In volumes 63 of The Professional Advisory I wrote about associate agreements from the associate’s perspective. This article continues to explore those issues from the associate’s perspective. An associate agreement (Agreement) is the legal contract that details the arrangements between the dentist who owns the practice (Principal) and the associate dentist (Associate) hired to work at the practice.

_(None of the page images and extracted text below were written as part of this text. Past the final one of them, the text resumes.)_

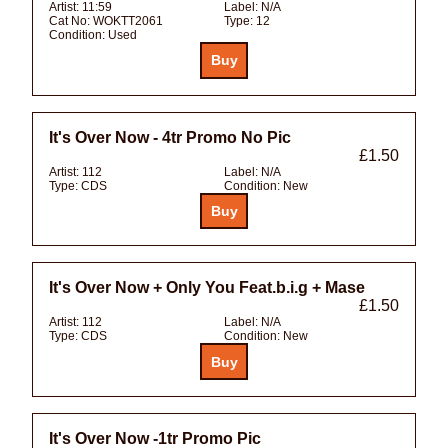
Artist:
11:59
Label:
N/A
Cat No:
WOKTT2061
Type:
12
Condition:
Used
It's Over Now - 4tr Promo No Pic
£1.50
Artist:
112
Label:
N/A
Type:
CDS
Condition:
New
It's Over Now + Only You Feat.b.i.g + Mase
£1.50
Artist:
112
Label:
N/A
Type:
CDS
Condition:
New
It's Over Now -1tr Promo Pic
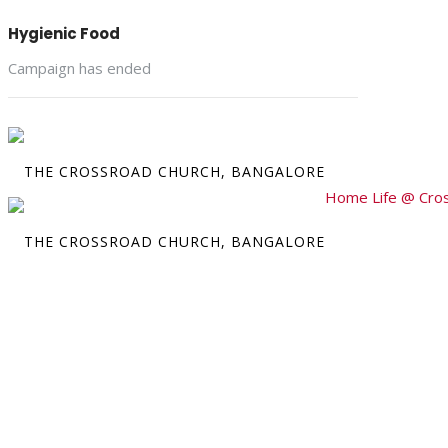
Hygienic Food
Campaign has ended
Home
Life @ Cro
Crossr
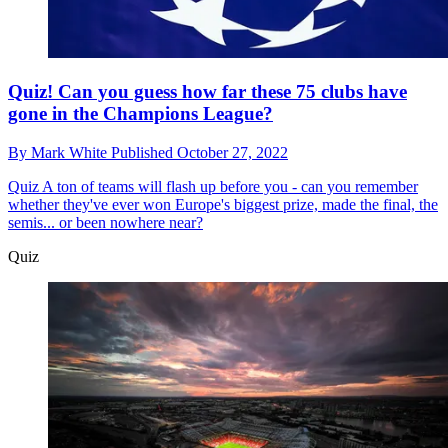
Quiz! Can you guess how far these 75 clubs have
gone in the Champions League?
By
Mark White
Published
October 27, 2022
Quiz
A ton of teams will flash up before you - can you remember
whether they've ever won Europe's biggest prize, made the final, the
semis... or been nowhere near?
Quiz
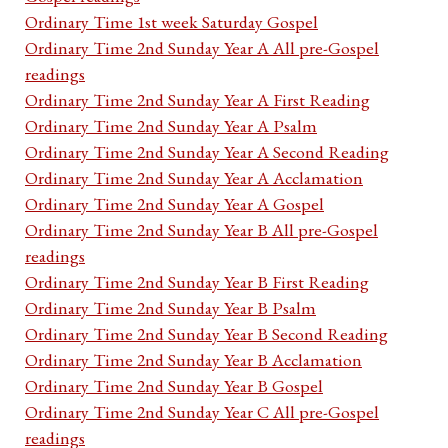
Ordinary Time 1st week Saturday Gospel
Ordinary Time 2nd Sunday Year A All pre-Gospel
readings
Ordinary Time 2nd Sunday Year A First Reading
Ordinary Time 2nd Sunday Year A Psalm
Ordinary Time 2nd Sunday Year A Second Reading
Ordinary Time 2nd Sunday Year A Acclamation
Ordinary Time 2nd Sunday Year A Gospel
Ordinary Time 2nd Sunday Year B All pre-Gospel
readings
Ordinary Time 2nd Sunday Year B First Reading
Ordinary Time 2nd Sunday Year B Psalm
Ordinary Time 2nd Sunday Year B Second Reading
Ordinary Time 2nd Sunday Year B Acclamation
Ordinary Time 2nd Sunday Year B Gospel
Ordinary Time 2nd Sunday Year C All pre-Gospel
readings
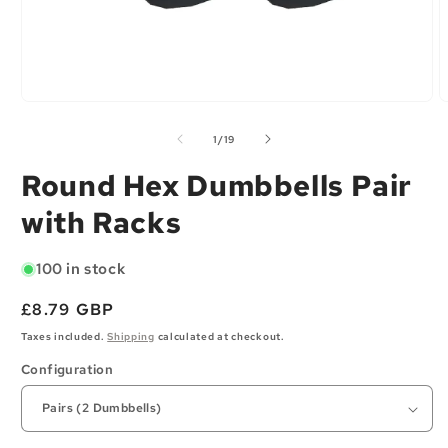
Open
O
media
m
1
2
of
1
/
19
in
i
modal
m
Round Hex Dumbbells Pair
with Racks
100 in stock
Regular
£8.79 GBP
price
Taxes included.
Shipping
calculated at checkout.
Configuration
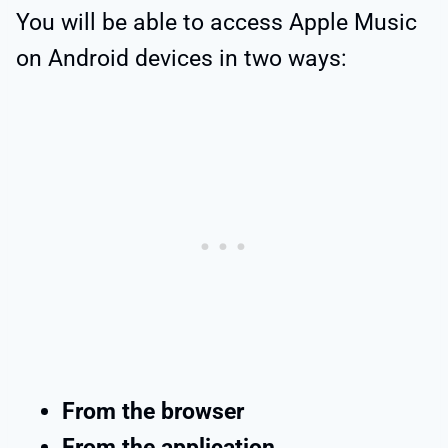
You will be able to access Apple Music
on Android devices in two ways:
From the browser
From the application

Professional Dental Goodwill – The most valuable asset a Principal owns is the professional dental goodwill of the dental practice. That goodwill includes the patient lists, custody and control of all patient records and files (including patient billing records and treatment plans), patient charts, X-rays and models, and use of any dental practice names. When a dental practice is valued, typically the tangible hard assets comprise only about 20 per cent of the total practice value while the goodwill is valued at approximately 80 per cent of the total practice value. Given such value of goodwill, it is no surprise that the Principal will take appropriate measures to protect that asset.
An associate can expect the following provisions to be contained in the Agreement:
Staff – The staff of the dental practice are the Principal’s responsibility and the Principal makes all decisions regarding staff. Typically the Agreement will state that the Associate has the use of a chairside assistant as reasonably required but as the Principal deems appropriate. However, if the Associate has specific staff requirements, then such specifics should be detailed in the Agreement. While it would not be typical, for example, the Agreement might state that the Principal will provide the Associate with the use and services of a restorative hygienist, a level two chairside assistant and a front desk receptionist.
The Agreement will contain a non-solicitation covenant whereby the Associate agrees not to solicit staff of the practice, meaning the Associate will not offer employment or entice the staff away from the Principal for a certain time period. The time period is typically one or two years after the Agreement is terminated.
Non-Solicitation of Patients – It is the patient’s right to choose their dentist or to change dentists and move their patient charts. The Agreement cannot restrict patients’ rights to choose their dentist or limit the access of patients to their dental charts or records. However, the Agreement can provide that the Associate agrees not to solicit patients of the practice for a certain time period. The time period is typically one or two years after the Agreement is terminated. Solicitation means the Associate does something proactively to try to get the patients to move their business and charts somewhere else. It is not solicitation if a patient of their own choice decides to choose another dentist.
Even in the case of a verbal associate agreement, the Regulations under the Ontario Dentistry Act specifically state the Associate shall not solicit or cause or permit the solicitation of the Principal’s patients.
The Regulations require the Principal to provide to any patient who requests it the business address and telephone number of the Associate, provided the Principal has or could reasonably obtain such information.
Non-Competition – The Agreement will very likely include a non-competition covenant whereby the Associate agrees not to compete with the Principal within a specified geographic radius for a specific time period time after the Associate stops working at the practice. The comments below are intended only for general practitioners since there are different rules that may apply for specialists.
A non-competition covenant will only be enforced if it is reasonable both in geographic scope and time limit. That may be only a few kilometres in a densely urban practice or 10 kilometres or more in a rural setting. The amount of time the clause remains in effect is also important. A new Associate will be little or no threat to the Principal if the Associate left the practice within a trial period of three months, and generally only a minor threat if they leave within one year. From an Associate’s viewpoint a “phased-in” non-competition clause is reasonable. It could provide that the non-competition restriction:
(i) does not apply to the Associate for the first three months of the association;
(ii) applies for a period of one year after termination if the Associate departs within one year;
(iii) applies for a period of two years after termination if the Associate leaves after one year.
Termination of Agreement – If the arrangement is not working for whatever reason the Associate must be able to terminate the arrangement promptly, typically upon one to three months prior written notice.
In summary, the Associate should review the Agreement carefully and consult with his or her own professional advisors to ensure the Associate understands the Agreement and all rights and obligations before signing it.